そんな想い出のある1台目IXY DIGITALだったが、翌年に後継モデルの「IXY DIGITAL 200」を購入した関係で、その年の暮れに友人に譲渡した。なお、後に聞いた話では、その1台目IXY DIGITALは、多摩川で遊んでいる際に水没紛失してしまった、とのこと……。合掌。

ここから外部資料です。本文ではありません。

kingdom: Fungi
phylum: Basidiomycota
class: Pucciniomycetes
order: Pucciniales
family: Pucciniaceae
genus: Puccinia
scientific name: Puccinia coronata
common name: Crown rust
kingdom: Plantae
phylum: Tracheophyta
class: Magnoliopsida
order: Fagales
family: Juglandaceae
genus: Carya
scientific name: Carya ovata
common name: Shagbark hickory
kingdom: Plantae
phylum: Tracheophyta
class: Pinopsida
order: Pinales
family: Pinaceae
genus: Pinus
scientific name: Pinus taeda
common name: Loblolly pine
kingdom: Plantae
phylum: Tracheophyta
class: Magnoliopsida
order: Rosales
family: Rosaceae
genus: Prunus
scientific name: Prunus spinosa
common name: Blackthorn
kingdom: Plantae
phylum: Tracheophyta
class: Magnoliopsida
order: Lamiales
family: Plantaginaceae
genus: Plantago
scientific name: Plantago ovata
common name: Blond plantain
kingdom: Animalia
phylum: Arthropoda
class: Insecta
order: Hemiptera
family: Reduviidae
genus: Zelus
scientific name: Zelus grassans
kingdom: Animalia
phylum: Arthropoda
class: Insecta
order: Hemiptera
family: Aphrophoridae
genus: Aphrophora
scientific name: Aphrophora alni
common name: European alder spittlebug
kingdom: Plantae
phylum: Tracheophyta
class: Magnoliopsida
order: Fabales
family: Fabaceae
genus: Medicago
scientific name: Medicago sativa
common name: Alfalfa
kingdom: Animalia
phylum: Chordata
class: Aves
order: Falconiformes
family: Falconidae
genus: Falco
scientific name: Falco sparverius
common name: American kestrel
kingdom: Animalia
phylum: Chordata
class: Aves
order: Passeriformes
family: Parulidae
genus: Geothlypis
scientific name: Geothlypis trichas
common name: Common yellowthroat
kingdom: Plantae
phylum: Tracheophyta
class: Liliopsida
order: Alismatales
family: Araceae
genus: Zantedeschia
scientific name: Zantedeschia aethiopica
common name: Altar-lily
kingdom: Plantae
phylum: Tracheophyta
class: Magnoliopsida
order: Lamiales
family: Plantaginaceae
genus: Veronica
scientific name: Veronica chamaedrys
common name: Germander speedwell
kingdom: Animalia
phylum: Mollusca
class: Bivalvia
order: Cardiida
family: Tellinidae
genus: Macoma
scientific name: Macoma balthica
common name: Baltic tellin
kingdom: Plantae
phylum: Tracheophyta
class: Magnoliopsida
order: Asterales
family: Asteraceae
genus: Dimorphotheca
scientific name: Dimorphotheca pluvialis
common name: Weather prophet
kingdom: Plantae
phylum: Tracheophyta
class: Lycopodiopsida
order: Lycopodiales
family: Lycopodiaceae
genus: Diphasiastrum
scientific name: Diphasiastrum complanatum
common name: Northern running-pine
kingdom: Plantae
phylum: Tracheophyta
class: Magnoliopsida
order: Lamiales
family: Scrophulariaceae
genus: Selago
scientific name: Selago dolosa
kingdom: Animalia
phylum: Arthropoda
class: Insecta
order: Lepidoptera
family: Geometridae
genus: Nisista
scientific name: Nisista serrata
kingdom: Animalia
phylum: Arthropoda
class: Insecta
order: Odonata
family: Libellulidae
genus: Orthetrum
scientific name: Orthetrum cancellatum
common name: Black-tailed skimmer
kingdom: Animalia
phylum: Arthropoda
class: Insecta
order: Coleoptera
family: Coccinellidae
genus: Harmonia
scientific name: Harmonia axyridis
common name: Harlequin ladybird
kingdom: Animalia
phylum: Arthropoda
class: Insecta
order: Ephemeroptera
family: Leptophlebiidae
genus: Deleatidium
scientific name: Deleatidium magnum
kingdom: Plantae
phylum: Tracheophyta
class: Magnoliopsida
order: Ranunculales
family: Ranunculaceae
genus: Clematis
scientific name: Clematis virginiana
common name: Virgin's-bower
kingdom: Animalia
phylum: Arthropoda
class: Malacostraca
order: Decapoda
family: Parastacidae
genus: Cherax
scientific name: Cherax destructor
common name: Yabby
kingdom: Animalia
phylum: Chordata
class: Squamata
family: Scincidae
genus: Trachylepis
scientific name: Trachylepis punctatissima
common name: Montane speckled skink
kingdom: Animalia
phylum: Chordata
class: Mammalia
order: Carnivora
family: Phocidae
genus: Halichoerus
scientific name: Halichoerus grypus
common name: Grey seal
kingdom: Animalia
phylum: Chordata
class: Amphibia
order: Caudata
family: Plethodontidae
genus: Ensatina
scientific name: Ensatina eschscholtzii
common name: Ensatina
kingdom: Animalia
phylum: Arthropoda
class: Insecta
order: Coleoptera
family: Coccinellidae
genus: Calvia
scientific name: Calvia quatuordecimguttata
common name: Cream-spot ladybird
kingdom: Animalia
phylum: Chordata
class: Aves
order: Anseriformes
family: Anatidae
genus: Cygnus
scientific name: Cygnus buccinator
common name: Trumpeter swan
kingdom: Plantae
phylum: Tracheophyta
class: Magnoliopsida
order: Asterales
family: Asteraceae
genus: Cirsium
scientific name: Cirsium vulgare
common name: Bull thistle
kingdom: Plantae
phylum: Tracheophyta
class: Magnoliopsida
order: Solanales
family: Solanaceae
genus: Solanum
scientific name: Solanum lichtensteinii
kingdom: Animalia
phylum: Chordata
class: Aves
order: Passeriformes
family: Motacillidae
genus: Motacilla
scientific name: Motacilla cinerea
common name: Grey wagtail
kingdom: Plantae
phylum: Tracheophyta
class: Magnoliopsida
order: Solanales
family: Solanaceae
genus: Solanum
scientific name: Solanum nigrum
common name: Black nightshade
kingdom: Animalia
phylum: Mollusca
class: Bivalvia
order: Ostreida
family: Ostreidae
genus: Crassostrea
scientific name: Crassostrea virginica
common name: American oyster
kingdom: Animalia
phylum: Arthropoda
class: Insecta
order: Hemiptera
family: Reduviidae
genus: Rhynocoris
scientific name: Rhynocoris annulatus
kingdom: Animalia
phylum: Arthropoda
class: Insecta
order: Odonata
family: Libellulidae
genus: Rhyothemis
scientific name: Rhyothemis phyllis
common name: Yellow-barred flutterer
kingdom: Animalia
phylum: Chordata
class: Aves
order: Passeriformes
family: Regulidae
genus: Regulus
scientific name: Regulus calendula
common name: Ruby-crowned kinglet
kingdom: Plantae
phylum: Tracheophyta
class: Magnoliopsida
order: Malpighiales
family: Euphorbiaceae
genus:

この2000年5月発売のIXY DIGITAL以降、IXY DIGITAL 200、IXY DIGITAL 200a、IXY DIGITAL 320……と、初代の基本コンセプトを継承するモデルが発売された。2003年3月の「IXY DIGITAL 400」以降は光学3倍ズームがIXY DIGITALシリーズの主流になり、ボディのデザインや仕上げも多少変わっていった。
そして、2005年3月の「IXY DIGITAL 600」では、連続した曲面で全体を構成する「カーバチャーデザイン」(Curvature Design)という手法を採用。このデザインは“手に馴染みやすく滑らかなフォルムを実現”という触れ込みだったが、手に馴染みやすいかどうかは個人的には疑問だった。このタイプのモデルは、グリップ部が滑らかにスリムになっていくから、右手でホールドした際に何だか不安になるんだよねぇ……。
改めて手にしたIXY DIGITALには、今見ても新鮮なデザインセンスや外装仕上げの良さがあった。少し大げさに言えば“感動的”である。写真を撮る道具としてだけでなく、所有して満足感が得られる上質なガジェット。そんな雰囲気があるカメラなのだ。
発売時の価格は7万4,800円。当時としては一般的な価格帯のコンパクトデジカメだったのに、現在の高級コンパクトデジカメに匹敵するどころか、それ以上にも見える“作り手のこだわり”を、このキヤノンIXY DIGITALには感じるのである。